Pre-eruptive signals at the crater lake-bearing Mt. Ruapehu (New Zealand) are either absent or hard to identify. Here, we report on geophysical anomalies arising from hydrothermal unrest (HTU) and magmatic unrest (MU) using multiphysics numerical modeling. Distinct spatio-temporal anomalies are revealed when jointly solving for ground displacements and changes in gravitational and electrical potential fields for a set of subsurface disturbances including magma recharge and anomalous hydrothermal flow. Protracted hydrothermal injections induce measurable surface displacements (>0.5 cm) at Ruapehu's summit plateau, while magmatic pressurization (5–20 MPa) results in ground displacements below detection limits.
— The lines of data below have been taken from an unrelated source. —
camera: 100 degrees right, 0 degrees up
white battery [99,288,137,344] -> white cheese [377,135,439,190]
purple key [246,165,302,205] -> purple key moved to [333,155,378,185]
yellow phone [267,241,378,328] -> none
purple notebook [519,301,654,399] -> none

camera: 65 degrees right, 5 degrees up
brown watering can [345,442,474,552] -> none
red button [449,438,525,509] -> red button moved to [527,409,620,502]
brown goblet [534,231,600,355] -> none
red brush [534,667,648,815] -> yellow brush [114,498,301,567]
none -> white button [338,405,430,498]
Source density changes of 10 kg/m3 (MU simulations) and CO2 fluxes between 2,150 and 3,600 t/d (HTU simulations) induce resolvable residual gravity changes between +8 and −8 μGal at the plateau. Absolute self-potential (SP) anomalies are predicted to vary between 0.3 and 2.5 mV for all unrest simulations and exceed the detection limit of conventional electric surveying. Parameter space exploration indicates that variations of up to 400% in the Biot-Willis coefficient produce negligible differences in surface displacement in MU simulations, but strongly impact surface displacement in HTU simulations. Our interpretation of the findings is that monitoring of changes in SP and gravity should permit insights into MU at Ruapehu, while HTU is best characterized using ground displacements, residual gravity changes and SP anomalies. Our findings are useful to inform multiparameter monitoring strategies at Ruapehu and other volcanoes hosting crater lakes.